# Work task
According to the HESI Fundamentals test bank, in what order are the steps of abdominal assessment performed?

HESI LPN
HESI Fundamentals 2023 Test Bank
1. What are the correct steps used for abdominal assessment?
- A. Inspection, auscultation, percussion, palpation
- B. Palpation, inspection, auscultation, percussion
- C. Percussion, palpation, inspection, auscultation
- D. Auscultation, palpation, percussion, inspection
Correct answer: A
Rationale: The correct order for abdominal assessment is inspection, auscultation, percussion, and palpation. Inspection allows the nurse to visually assess the abdomen for any abnormalities or distension. Auscultation follows to listen for bowel sounds and vascular sounds. Percussion helps to assess the density of underlying structures and detect any abnormal masses. Palpation is performed last to assess tenderness, organ size, and detect any masses. Choices B, C, and D have the steps in the incorrect order, making them the wrong choices.
2. When admitting a client with an abdominal wound, which precaution should be taken?
- A. Contact precautions
- B. Droplet precautions
- C. Airborne precautions
- D. Standard precautions
Correct answer: A
Rationale: When admitting a client with an abdominal wound, contact precautions should be implemented. Contact precautions are used to prevent the spread of infections that are spread by direct or indirect contact. In the case of abdominal wounds, bacteria and pathogens can easily be transmitted through contact with the wound or wound drainage. Droplet precautions are used for infections transmitted through respiratory droplets, such as influenza. Airborne precautions are used for infections spread through the air, like tuberculosis. Standard precautions are used for all clients to prevent the spread of infections and should be followed in addition to specific precautions based on the type of infection.
3. The client with gastroesophageal reflux disease (GERD) is receiving dietary modification education from the nurse. Which statement by the client indicates a need for further teaching?
- A. I will avoid eating large meals before bedtime.
- B. I will limit coffee consumption to the morning hours.
- C. I will elevate the head of my bed while sleeping.
- D. I will avoid spicy and acidic foods.
Correct answer: B
Rationale: The correct answer is B. Clients with GERD should avoid coffee as it can relax the lower esophageal sphincter and exacerbate symptoms. Limiting coffee consumption to the morning hours may not be sufficient, as coffee can still contribute to GERD symptoms throughout the day. Choices A, C, and D are all appropriate strategies for managing GERD symptoms. Avoiding large meals before bedtime, elevating the head of the bed while sleeping, and steering clear of spicy and acidic foods are all recommended practices to help alleviate GERD symptoms. Therefore, the client's statement in option B indicates a need for further teaching to completely address dietary modifications for managing GERD.
4. A client with chronic kidney disease is receiving epoetin alfa (Epogen). Which laboratory value should the nurse monitor to determine the effectiveness of this medication?
- A. Serum creatinine
- B. Hemoglobin
- C. Blood urea nitrogen (BUN)

# Information given

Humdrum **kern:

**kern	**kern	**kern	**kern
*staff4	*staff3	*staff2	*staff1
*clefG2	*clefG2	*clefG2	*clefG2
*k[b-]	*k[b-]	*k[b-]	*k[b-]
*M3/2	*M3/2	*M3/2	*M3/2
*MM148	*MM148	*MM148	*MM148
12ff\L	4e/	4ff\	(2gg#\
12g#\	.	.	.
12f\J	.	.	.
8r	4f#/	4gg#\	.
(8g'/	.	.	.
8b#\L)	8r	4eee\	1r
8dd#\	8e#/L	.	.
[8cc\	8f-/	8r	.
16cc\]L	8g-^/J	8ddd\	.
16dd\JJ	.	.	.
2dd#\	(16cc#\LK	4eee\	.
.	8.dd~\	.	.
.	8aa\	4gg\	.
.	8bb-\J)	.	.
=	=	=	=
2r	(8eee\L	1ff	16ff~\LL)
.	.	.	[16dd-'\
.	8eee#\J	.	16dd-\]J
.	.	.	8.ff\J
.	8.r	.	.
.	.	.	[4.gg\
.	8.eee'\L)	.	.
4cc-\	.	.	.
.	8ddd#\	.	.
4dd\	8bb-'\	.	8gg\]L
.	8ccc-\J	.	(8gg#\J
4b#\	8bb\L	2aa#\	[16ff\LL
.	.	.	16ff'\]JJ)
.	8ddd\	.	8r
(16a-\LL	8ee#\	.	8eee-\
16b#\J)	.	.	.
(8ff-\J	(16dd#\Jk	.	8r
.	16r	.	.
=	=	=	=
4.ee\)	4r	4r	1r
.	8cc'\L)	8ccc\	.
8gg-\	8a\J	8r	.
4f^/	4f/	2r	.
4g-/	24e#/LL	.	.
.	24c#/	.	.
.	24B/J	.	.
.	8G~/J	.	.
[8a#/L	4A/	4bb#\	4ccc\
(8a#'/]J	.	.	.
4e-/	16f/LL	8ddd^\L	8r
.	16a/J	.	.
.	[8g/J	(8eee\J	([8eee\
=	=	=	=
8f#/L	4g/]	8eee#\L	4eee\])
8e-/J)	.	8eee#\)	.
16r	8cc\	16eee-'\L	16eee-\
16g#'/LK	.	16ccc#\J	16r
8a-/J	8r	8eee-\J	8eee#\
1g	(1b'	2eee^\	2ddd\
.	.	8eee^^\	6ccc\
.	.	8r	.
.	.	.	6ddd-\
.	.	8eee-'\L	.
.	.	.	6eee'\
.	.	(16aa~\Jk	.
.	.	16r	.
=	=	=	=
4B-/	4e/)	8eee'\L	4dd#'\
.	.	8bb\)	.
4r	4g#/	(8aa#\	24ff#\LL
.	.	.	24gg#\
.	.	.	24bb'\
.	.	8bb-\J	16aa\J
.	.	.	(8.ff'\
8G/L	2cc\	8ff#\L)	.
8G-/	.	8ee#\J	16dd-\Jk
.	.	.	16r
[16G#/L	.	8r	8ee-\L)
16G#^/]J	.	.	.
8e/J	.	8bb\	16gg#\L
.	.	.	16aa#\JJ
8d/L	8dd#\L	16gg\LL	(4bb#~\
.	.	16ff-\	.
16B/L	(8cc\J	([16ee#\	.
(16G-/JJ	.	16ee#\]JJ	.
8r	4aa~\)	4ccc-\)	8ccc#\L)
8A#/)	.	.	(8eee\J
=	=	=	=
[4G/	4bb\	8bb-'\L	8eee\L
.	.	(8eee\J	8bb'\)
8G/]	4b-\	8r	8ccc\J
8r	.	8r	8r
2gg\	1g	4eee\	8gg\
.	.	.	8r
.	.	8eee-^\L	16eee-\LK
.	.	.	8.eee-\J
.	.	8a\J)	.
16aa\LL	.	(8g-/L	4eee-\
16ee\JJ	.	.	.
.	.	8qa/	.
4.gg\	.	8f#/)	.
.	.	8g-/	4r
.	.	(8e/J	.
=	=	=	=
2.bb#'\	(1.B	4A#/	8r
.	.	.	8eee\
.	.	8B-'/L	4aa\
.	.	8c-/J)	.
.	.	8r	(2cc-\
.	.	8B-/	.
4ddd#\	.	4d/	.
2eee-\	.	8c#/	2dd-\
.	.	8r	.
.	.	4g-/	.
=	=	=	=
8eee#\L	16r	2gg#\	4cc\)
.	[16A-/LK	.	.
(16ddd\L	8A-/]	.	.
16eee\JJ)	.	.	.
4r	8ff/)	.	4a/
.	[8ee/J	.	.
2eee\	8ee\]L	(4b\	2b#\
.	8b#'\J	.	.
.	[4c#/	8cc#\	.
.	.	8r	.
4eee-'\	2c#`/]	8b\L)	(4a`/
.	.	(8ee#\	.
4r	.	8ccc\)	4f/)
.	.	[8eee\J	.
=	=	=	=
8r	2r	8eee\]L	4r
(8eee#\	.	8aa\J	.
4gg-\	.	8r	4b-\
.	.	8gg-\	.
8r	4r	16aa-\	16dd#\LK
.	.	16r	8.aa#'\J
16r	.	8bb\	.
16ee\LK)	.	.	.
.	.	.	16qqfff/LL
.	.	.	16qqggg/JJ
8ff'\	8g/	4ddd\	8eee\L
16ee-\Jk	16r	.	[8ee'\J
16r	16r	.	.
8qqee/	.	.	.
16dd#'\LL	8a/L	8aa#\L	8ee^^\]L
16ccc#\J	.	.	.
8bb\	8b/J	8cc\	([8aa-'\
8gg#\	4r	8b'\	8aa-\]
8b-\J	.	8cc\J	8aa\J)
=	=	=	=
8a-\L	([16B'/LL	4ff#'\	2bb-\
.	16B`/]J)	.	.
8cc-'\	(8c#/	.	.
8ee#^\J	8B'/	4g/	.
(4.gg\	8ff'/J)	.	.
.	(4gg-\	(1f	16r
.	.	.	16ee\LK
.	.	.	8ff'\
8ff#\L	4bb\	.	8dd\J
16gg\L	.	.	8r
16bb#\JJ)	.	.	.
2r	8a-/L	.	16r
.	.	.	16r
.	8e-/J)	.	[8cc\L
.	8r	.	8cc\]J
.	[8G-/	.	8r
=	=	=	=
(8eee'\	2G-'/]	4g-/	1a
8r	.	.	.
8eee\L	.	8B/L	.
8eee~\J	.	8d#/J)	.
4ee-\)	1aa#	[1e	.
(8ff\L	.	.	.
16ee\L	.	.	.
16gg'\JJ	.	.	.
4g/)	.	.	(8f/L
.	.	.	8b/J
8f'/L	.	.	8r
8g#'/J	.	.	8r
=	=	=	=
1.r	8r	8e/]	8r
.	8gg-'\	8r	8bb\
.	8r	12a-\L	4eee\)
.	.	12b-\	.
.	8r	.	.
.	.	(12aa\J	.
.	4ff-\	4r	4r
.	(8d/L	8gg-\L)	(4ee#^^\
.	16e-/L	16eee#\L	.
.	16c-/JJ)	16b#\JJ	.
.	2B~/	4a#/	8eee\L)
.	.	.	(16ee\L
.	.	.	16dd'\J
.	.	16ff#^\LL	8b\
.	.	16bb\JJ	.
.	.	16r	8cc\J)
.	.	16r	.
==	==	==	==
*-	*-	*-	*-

# Output for this exercise
Inspection, auscultation, percussion, palpation.